## ABOUT THIS EXERCISE
Pull out every line in the material below that contains the string "GRADES". Case counts, so match capitals and lowercase letters precisely.

## PROVIDED RECORDS
· · · ·
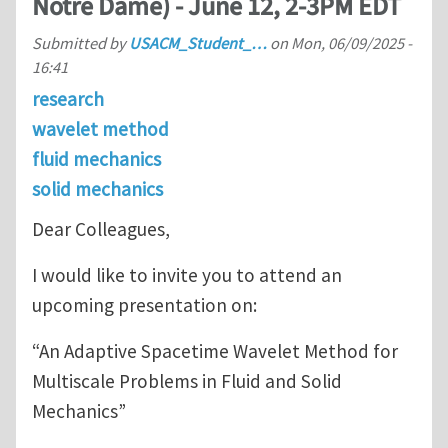
Notre Dame) - June 12, 2-3PM EDT
Submitted by
USACM_Student_…
on
Mon, 06/09/2025 -
16:41
research
wavelet method
fluid mechanics
solid mechanics
Dear Colleagues,
I would like to invite you to attend an
upcoming presentation on:
“An Adaptive Spacetime Wavelet Method for
Multiscale Problems in Fluid and Solid
Mechanics”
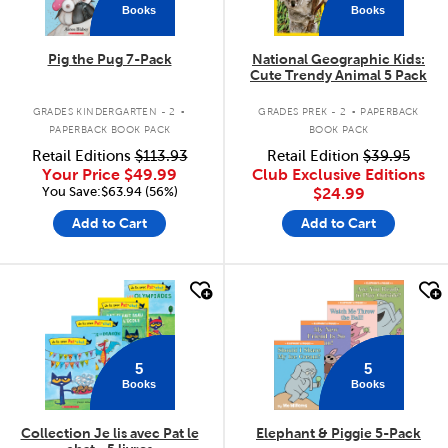
Books
Books
Pig the Pug 7-Pack
National Geographic Kids:
Cute Trendy Animal 5 Pack
.
.
GRADES KINDERGARTEN - 2
GRADES PREK - 2
PAPERBACK
PAPERBACK BOOK PACK
BOOK PACK
Retail Editions
$113.93
Retail Edition
$39.95
Your Price
$49.99
Club Exclusive Editions
You Save:$63.94 (56%)
$24.99
Add to Cart
Add to Cart
quick look
quick look
5
5
Books
Books
Collection Je lis avec Pat le
Elephant & Piggie 5-Pack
· · · ·
## SOLUTION
GRADES KINDERGARTEN - 2
GRADES PREK - 2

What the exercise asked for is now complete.